TASK DIRECTIONS: When you restate the data, keep every word as it is and drop the images.

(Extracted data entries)

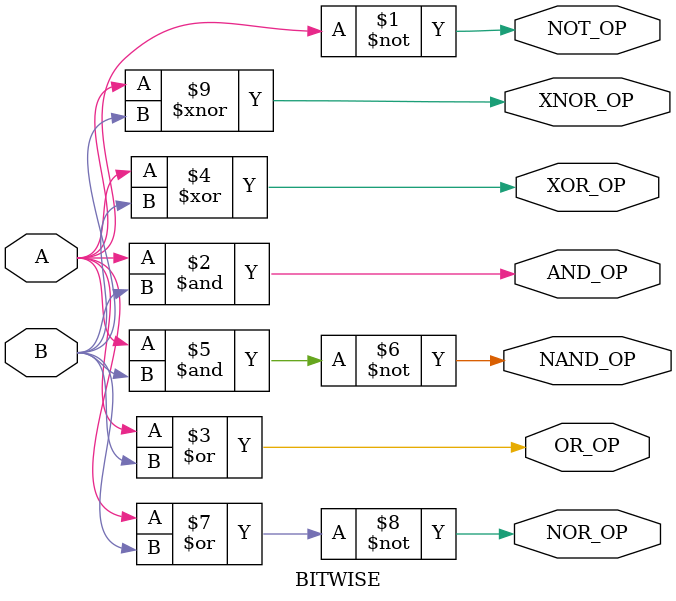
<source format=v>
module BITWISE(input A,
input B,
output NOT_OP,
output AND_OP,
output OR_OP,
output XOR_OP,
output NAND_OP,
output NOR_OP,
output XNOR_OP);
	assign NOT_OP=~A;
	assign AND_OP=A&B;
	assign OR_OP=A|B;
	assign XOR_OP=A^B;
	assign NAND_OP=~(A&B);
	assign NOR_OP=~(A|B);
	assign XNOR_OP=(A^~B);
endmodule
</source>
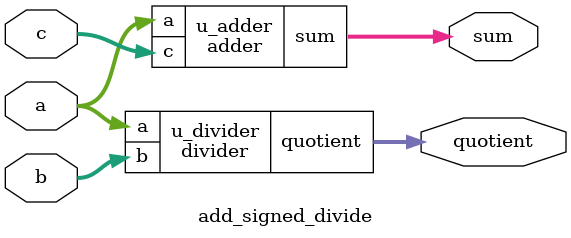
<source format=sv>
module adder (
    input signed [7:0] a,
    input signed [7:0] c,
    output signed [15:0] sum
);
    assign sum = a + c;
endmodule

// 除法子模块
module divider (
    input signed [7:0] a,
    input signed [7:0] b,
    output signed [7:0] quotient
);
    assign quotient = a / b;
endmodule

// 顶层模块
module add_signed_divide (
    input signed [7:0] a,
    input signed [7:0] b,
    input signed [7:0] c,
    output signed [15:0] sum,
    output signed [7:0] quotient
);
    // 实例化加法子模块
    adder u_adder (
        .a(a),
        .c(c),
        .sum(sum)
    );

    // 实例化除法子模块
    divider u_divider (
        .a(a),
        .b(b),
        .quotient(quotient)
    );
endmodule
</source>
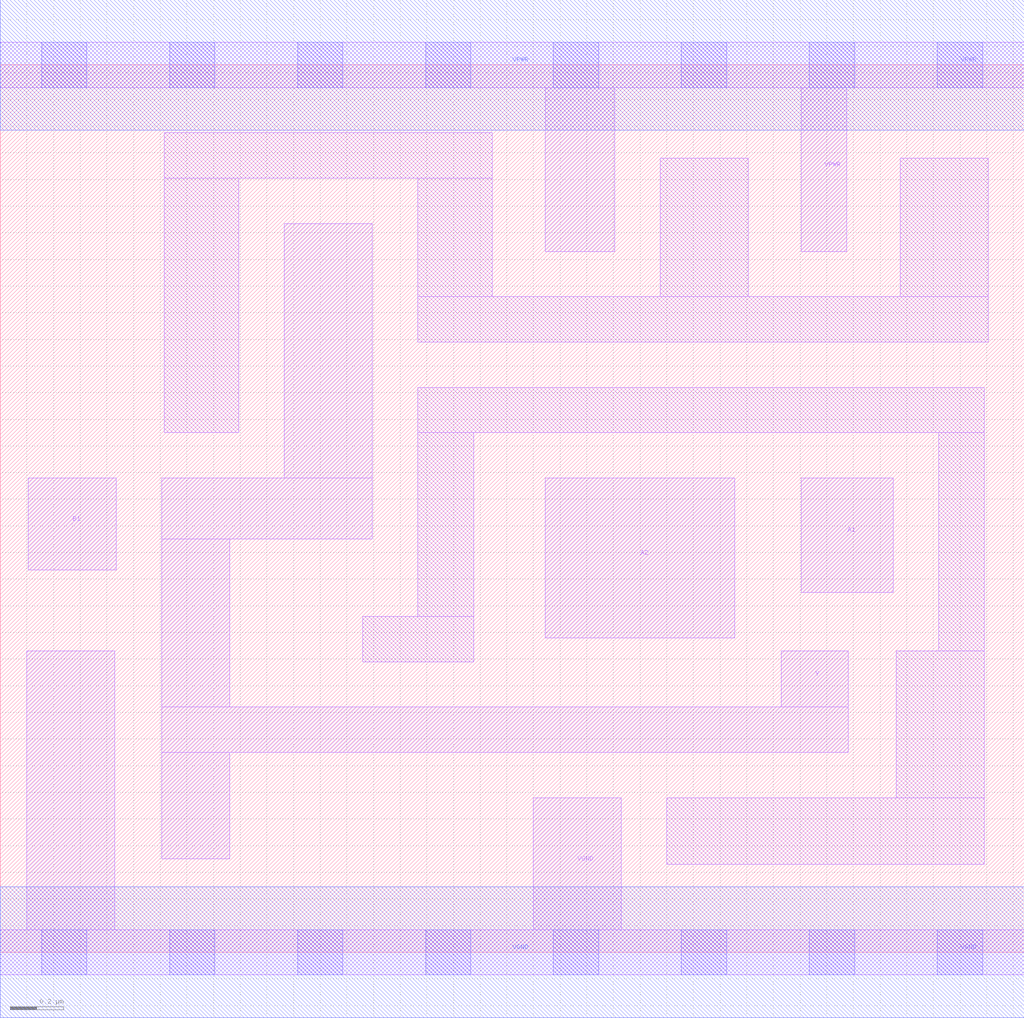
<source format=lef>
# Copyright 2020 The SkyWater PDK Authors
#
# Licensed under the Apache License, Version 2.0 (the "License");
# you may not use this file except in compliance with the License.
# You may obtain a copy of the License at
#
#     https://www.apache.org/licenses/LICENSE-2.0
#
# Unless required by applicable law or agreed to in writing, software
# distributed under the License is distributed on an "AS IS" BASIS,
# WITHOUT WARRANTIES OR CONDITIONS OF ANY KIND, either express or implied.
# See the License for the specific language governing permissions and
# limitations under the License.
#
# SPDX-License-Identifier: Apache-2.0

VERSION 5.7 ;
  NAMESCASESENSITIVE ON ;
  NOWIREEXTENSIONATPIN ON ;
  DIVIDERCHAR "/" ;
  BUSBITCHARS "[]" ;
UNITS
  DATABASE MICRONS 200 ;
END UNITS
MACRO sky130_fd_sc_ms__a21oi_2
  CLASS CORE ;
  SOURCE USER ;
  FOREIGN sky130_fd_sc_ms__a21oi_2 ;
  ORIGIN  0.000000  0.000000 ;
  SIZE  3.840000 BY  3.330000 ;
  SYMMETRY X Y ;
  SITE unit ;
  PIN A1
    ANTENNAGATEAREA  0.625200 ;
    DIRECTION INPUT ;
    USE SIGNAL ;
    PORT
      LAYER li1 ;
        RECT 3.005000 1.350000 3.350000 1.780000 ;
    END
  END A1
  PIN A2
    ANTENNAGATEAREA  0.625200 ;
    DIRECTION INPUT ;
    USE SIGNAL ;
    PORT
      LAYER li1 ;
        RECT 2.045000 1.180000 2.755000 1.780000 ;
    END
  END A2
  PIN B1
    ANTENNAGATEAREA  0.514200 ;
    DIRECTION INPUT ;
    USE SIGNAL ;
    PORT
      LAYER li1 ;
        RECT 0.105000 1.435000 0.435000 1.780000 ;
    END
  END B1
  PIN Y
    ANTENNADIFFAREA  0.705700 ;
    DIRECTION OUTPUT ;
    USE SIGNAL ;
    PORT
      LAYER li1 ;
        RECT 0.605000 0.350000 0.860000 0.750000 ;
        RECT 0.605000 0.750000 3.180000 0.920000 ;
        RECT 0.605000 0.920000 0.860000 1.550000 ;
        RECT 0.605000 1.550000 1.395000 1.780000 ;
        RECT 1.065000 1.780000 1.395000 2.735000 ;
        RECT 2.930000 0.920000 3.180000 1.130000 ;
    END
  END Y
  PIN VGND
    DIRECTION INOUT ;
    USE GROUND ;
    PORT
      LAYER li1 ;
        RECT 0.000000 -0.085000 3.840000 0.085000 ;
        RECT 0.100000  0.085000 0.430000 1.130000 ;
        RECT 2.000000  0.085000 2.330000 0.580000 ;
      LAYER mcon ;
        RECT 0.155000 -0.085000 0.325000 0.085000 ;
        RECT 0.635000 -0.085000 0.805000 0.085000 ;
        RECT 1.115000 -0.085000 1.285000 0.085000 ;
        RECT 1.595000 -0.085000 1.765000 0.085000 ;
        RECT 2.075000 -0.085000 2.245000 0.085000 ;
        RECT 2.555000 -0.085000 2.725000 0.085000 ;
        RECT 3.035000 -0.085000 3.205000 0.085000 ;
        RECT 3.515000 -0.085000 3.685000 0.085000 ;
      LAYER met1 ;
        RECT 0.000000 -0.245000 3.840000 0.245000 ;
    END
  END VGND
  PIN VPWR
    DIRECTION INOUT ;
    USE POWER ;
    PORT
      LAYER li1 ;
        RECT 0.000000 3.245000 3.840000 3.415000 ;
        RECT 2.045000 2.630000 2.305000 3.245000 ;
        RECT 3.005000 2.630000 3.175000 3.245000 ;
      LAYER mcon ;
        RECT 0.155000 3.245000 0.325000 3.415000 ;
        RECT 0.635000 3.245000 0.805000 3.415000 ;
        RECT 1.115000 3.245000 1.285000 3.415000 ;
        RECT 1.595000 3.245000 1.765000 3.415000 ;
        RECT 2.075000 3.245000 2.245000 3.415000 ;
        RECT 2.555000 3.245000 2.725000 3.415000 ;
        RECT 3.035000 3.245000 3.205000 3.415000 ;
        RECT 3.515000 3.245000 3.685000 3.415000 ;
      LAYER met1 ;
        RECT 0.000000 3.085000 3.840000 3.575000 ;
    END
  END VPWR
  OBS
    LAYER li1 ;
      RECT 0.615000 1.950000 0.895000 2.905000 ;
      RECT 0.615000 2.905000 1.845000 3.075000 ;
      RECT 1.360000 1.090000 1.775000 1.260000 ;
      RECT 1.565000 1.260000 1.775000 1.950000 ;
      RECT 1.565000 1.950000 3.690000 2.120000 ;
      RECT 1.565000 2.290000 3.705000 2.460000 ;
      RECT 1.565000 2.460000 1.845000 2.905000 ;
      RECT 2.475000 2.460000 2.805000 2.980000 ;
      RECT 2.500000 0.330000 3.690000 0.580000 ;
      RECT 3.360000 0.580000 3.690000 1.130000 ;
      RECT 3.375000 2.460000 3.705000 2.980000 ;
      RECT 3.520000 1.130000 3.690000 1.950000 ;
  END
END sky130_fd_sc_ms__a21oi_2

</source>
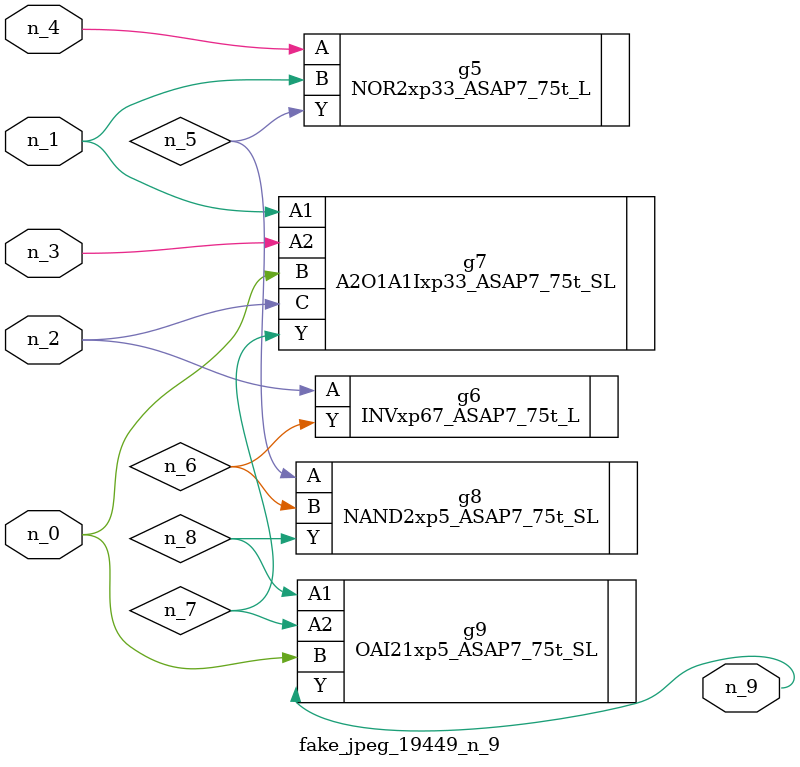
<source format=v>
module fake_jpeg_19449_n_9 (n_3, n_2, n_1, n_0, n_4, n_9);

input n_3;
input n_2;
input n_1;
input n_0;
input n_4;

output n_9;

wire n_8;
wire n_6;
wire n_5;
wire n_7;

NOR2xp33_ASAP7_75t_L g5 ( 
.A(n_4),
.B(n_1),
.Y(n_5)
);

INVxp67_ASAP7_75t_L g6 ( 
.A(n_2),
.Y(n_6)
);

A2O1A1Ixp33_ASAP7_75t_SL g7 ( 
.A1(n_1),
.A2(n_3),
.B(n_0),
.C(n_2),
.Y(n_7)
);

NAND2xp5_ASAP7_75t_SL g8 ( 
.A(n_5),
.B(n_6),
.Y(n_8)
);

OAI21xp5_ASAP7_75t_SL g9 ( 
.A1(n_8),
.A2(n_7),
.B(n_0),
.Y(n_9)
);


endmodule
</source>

THE ANSWER:
<source format=v>
module BITWISE(input A,
input B,
output NOT_OP,
output AND_OP,
output OR_OP,
output XOR_OP,
output NAND_OP,
output NOR_OP,
output XNOR_OP);
	assign NOT_OP=~A;
	assign AND_OP=A&B;
	assign OR_OP=A|B;
	assign XOR_OP=A^B;
	assign NAND_OP=~(A&B);
	assign NOR_OP=~(A|B);
	assign XNOR_OP=(A^~B);
endmodule
</source>
<source format=sv>
module adder (
    input signed [7:0] a,
    input signed [7:0] c,
    output signed [15:0] sum
);
    assign sum = a + c;
endmodule

// 除法子模块
module divider (
    input signed [7:0] a,
    input signed [7:0] b,
    output signed [7:0] quotient
);
    assign quotient = a / b;
endmodule

// 顶层模块
module add_signed_divide (
    input signed [7:0] a,
    input signed [7:0] b,
    input signed [7:0] c,
    output signed [15:0] sum,
    output signed [7:0] quotient
);
    // 实例化加法子模块
    adder u_adder (
        .a(a),
        .c(c),
        .sum(sum)
    );

    // 实例化除法子模块
    divider u_divider (
        .a(a),
        .b(b),
        .quotient(quotient)
    );
endmodule
</source>
<source format=lef>
# Copyright 2020 The SkyWater PDK Authors
#
# Licensed under the Apache License, Version 2.0 (the "License");
# you may not use this file except in compliance with the License.
# You may obtain a copy of the License at
#
#     https://www.apache.org/licenses/LICENSE-2.0
#
# Unless required by applicable law or agreed to in writing, software
# distributed under the License is distributed on an "AS IS" BASIS,
# WITHOUT WARRANTIES OR CONDITIONS OF ANY KIND, either express or implied.
# See the License for the specific language governing permissions and
# limitations under the License.
#
# SPDX-License-Identifier: Apache-2.0

VERSION 5.7 ;
  NAMESCASESENSITIVE ON ;
  NOWIREEXTENSIONATPIN ON ;
  DIVIDERCHAR "/" ;
  BUSBITCHARS "[]" ;
UNITS
  DATABASE MICRONS 200 ;
END UNITS
MACRO sky130_fd_sc_ms__a21oi_2
  CLASS CORE ;
  SOURCE USER ;
  FOREIGN sky130_fd_sc_ms__a21oi_2 ;
  ORIGIN  0.000000  0.000000 ;
  SIZE  3.840000 BY  3.330000 ;
  SYMMETRY X Y ;
  SITE unit ;
  PIN A1
    ANTENNAGATEAREA  0.625200 ;
    DIRECTION INPUT ;
    USE SIGNAL ;
    PORT
      LAYER li1 ;
        RECT 3.005000 1.350000 3.350000 1.780000 ;
    END
  END A1
  PIN A2
    ANTENNAGATEAREA  0.625200 ;
    DIRECTION INPUT ;
    USE SIGNAL ;
    PORT
      LAYER li1 ;
        RECT 2.045000 1.180000 2.755000 1.780000 ;
    END
  END A2
  PIN B1
    ANTENNAGATEAREA  0.514200 ;
    DIRECTION INPUT ;
    USE SIGNAL ;
    PORT
      LAYER li1 ;
        RECT 0.105000 1.435000 0.435000 1.780000 ;
    END
  END B1
  PIN Y
    ANTENNADIFFAREA  0.705700 ;
    DIRECTION OUTPUT ;
    USE SIGNAL ;
    PORT
      LAYER li1 ;
        RECT 0.605000 0.350000 0.860000 0.750000 ;
        RECT 0.605000 0.750000 3.180000 0.920000 ;
        RECT 0.605000 0.920000 0.860000 1.550000 ;
        RECT 0.605000 1.550000 1.395000 1.780000 ;
        RECT 1.065000 1.780000 1.395000 2.735000 ;
        RECT 2.930000 0.920000 3.180000 1.130000 ;
    END
  END Y
  PIN VGND
    DIRECTION INOUT ;
    USE GROUND ;
    PORT
      LAYER li1 ;
        RECT 0.000000 -0.085000 3.840000 0.085000 ;
        RECT 0.100000  0.085000 0.430000 1.130000 ;
        RECT 2.000000  0.085000 2.330000 0.580000 ;
      LAYER mcon ;
        RECT 0.155000 -0.085000 0.325000 0.085000 ;
        RECT 0.635000 -0.085000 0.805000 0.085000 ;
        RECT 1.115000 -0.085000 1.285000 0.085000 ;
        RECT 1.595000 -0.085000 1.765000 0.085000 ;
        RECT 2.075000 -0.085000 2.245000 0.085000 ;
        RECT 2.555000 -0.085000 2.725000 0.085000 ;
        RECT 3.035000 -0.085000 3.205000 0.085000 ;
        RECT 3.515000 -0.085000 3.685000 0.085000 ;
      LAYER met1 ;
        RECT 0.000000 -0.245000 3.840000 0.245000 ;
    END
  END VGND
  PIN VPWR
    DIRECTION INOUT ;
    USE POWER ;
    PORT
      LAYER li1 ;
        RECT 0.000000 3.245000 3.840000 3.415000 ;
        RECT 2.045000 2.630000 2.305000 3.245000 ;
        RECT 3.005000 2.630000 3.175000 3.245000 ;
      LAYER mcon ;
        RECT 0.155000 3.245000 0.325000 3.415000 ;
        RECT 0.635000 3.245000 0.805000 3.415000 ;
        RECT 1.115000 3.245000 1.285000 3.415000 ;
        RECT 1.595000 3.245000 1.765000 3.415000 ;
        RECT 2.075000 3.245000 2.245000 3.415000 ;
        RECT 2.555000 3.245000 2.725000 3.415000 ;
        RECT 3.035000 3.245000 3.205000 3.415000 ;
        RECT 3.515000 3.245000 3.685000 3.415000 ;
      LAYER met1 ;
        RECT 0.000000 3.085000 3.840000 3.575000 ;
    END
  END VPWR
  OBS
    LAYER li1 ;
      RECT 0.615000 1.950000 0.895000 2.905000 ;
      RECT 0.615000 2.905000 1.845000 3.075000 ;
      RECT 1.360000 1.090000 1.775000 1.260000 ;
      RECT 1.565000 1.260000 1.775000 1.950000 ;
      RECT 1.565000 1.950000 3.690000 2.120000 ;
      RECT 1.565000 2.290000 3.705000 2.460000 ;
      RECT 1.565000 2.460000 1.845000 2.905000 ;
      RECT 2.475000 2.460000 2.805000 2.980000 ;
      RECT 2.500000 0.330000 3.690000 0.580000 ;
      RECT 3.360000 0.580000 3.690000 1.130000 ;
      RECT 3.375000 2.460000 3.705000 2.980000 ;
      RECT 3.520000 1.130000 3.690000 1.950000 ;
  END
END sky130_fd_sc_ms__a21oi_2

</source>
<source format=v>
module fake_jpeg_19449_n_9 (n_3, n_2, n_1, n_0, n_4, n_9);

input n_3;
input n_2;
input n_1;
input n_0;
input n_4;

output n_9;

wire n_8;
wire n_6;
wire n_5;
wire n_7;

NOR2xp33_ASAP7_75t_L g5 ( 
.A(n_4),
.B(n_1),
.Y(n_5)
);

INVxp67_ASAP7_75t_L g6 ( 
.A(n_2),
.Y(n_6)
);

A2O1A1Ixp33_ASAP7_75t_SL g7 ( 
.A1(n_1),
.A2(n_3),
.B(n_0),
.C(n_2),
.Y(n_7)
);

NAND2xp5_ASAP7_75t_SL g8 ( 
.A(n_5),
.B(n_6),
.Y(n_8)
);

OAI21xp5_ASAP7_75t_SL g9 ( 
.A1(n_8),
.A2(n_7),
.B(n_0),
.Y(n_9)
);


endmodule
</source>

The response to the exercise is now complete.